What we are experiencing
- When a Saga-timeout is handled, the number of messages in the storage queue is increased by one.
- When a message is deferred, the number of messages in the storage queue is increased by one.
What do we know
The timeout message is delivered directly to a specific local queue (on the server which requested the timeout) and not to the clustered queue. This bypasses the regular path which involves removing a message from the storage queue and deliver the destination queue on the worker. The worker does not know this and reports back that it is ready to handle a new message after handling the timeout message.
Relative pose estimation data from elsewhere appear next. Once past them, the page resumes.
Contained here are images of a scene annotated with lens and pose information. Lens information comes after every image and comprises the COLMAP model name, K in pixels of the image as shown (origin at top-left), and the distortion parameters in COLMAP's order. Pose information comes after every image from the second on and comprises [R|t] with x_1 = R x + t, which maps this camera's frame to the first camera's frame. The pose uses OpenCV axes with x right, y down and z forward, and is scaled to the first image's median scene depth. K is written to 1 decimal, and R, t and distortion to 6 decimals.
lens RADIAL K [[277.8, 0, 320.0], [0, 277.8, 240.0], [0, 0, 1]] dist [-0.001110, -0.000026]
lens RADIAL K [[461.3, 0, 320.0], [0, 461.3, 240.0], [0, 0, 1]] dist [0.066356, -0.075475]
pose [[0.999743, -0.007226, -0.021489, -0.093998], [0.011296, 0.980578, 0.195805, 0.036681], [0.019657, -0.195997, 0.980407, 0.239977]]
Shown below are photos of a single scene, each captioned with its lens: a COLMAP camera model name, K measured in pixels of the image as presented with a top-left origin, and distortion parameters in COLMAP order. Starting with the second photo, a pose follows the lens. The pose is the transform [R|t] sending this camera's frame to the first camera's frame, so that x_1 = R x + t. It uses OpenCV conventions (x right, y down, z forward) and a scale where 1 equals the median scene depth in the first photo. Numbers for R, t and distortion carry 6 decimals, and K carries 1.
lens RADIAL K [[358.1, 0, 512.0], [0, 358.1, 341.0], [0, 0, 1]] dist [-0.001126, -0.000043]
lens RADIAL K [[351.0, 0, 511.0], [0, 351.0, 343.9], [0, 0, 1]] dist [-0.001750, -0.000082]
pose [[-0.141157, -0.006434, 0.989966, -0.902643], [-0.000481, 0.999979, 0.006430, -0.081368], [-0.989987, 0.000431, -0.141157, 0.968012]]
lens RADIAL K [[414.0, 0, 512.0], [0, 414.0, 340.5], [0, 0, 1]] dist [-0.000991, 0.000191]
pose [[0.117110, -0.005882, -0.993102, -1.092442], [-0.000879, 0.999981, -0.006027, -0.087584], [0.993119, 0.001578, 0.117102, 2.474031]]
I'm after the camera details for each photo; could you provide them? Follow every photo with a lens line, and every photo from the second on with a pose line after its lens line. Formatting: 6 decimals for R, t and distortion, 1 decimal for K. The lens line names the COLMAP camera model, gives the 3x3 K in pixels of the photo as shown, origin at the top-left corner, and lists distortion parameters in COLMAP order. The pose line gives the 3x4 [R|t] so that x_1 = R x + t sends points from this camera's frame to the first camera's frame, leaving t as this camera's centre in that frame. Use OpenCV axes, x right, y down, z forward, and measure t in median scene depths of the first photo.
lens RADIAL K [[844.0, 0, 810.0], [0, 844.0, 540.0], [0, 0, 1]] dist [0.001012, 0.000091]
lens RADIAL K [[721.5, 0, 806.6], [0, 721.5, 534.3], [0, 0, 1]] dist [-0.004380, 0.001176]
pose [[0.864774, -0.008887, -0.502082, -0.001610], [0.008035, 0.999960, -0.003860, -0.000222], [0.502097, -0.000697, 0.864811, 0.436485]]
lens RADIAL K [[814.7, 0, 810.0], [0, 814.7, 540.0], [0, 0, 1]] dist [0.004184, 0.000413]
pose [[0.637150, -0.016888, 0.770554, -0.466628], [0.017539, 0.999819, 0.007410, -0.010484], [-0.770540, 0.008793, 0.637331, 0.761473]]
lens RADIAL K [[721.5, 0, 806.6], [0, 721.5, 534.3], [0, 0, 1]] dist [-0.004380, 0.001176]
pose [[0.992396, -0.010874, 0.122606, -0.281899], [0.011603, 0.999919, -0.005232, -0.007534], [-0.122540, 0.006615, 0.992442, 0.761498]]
The reason for this behavior is that the destination-queue stored in the TimeoutData is set to be the local queue on the worker and not the clustered queue. Here is an example:
{
"Destination": {
"Queue": "DemoService",
"Machine": "STAGESVC04"
},
"SagaId": "40bf1976-dab0-48a3-8e20-a39d00b59bb9",
"State": "PD94bWwgdmVyc2lvbj0iMS4wIiA/Pg0KPE1lc3NhZ2VzIHhtbG5zOnhzaT0iaHR0cDovL3d3dy53My5vcmcvMjAwMS9YTUxTY2hlbWEtaW5zdGFuY2UiIHhtbG5zOnhzZD0iaHR0cDovL3d3dy53My5vcmcvMjAwMS9YTUxTY2hlbWEiIHhtbG5zPSJodHRwOi8vdGVtcHVyaS5uZXQvUmlrc3RvdG8uU2VydmljZS5CZXR0aW5nLk5TZXJ2aWNlQnVzSGFuZGxlcnMuU2FnYXMuVGVzdFNhZ2EiPgo8SVRoZVRpbWVvdXQ+CjwvSVRoZVRpbWVvdXQ+CjwvTWVzc2FnZXM+DQo=",
"Time": "2014-09-05T09:02:14.2110980Z",
"CorrelationId": "60558fe4-7111-4fe3-a4ff-a39d00b5c060\\0",
"OwningTimeoutManager": "DemoService",
"Headers": {
"NServiceBus.MessageId": "60558fe4-7111-4fe3-a4ff-a39d00b5c060",
"NServiceBus.CorrelationId": "60558fe4-7111-4fe3-a4ff-a39d00b5c060",
"NServiceBus.OriginatingEndpoint": "DemoService",
"$.diagnostics.originating.hostid": "23d0f908b1691ba8111e8ac282989a3d",
"NServiceBus.MessageIntent": "Send",
"NServiceBus.Version": "4.6.3",
"NServiceBus.TimeSent": "2014-09-05 09:01:44:211098 Z",
"NServiceBus.OriginatingMachine": "STAGESVC04",
"NServiceBus.SagaId": "40bf1976-dab0-48a3-8e20-a39d00b59bb9",
"NServiceBus.IsSagaTimeoutMessage": "True",
"NServiceBus.SagaType": "DemoService.NServiceBusHandlers.Sagas.TestSaga.TestSaga, DemoService.NServiceBusHandlers, Version=1.0.0.0, Culture=neutral, PublicKeyToken=null",
"NServiceBus.OriginatingSagaId": "40bf1976-dab0-48a3-8e20-a39d00b59bb9",
"NServiceBus.OriginatingSagaType": "DemoService.NServiceBusHandlers.Sagas.TestSaga.TestSaga, DemoService.NServiceBusHandlers, Version=1.0.0.0, Culture=neutral, PublicKeyToken=null",
"NServiceBus.ContentType": "text/xml",
"NServiceBus.EnclosedMessageTypes": "DemoService.NServiceBusHandlers.Sagas.TestSaga.ITheTimeout, DemoService.NServiceBusHandlers, Version=1.0.0.0, Culture=neutral, PublicKeyToken=null",
"NServiceBus.RelatedTo": "232aa1a9-dea2-4d98-9251-a39d00b59bc7",
"NServiceBus.ConversationId": "4661130d-a961-4b1d-abda-a39d00b59beb",
"WinIdName": "",
"CorrId": "60558fe4-7111-4fe3-a4ff-a39d00b5c060\\0",
"NServiceBus.IsDeferredMessage": "True",
"NServiceBus.Temporary.DelayDeliveryWith": "00:00:30",
"NServiceBus.Timeout.Expire": "2014-09-05 09:02:14:211098 Z",
"NServiceBus.Timeout.RouteExpiredTimeoutTo": "DemoService@STAGESVC04",
"NServiceBus.Timeout.ReplyToAddress": "DemoService@STAGEMSMQ01"
}
}
I'm not sure what we are experiencing is a bug in NServiceBus or a misconfiguration. Somebody knows?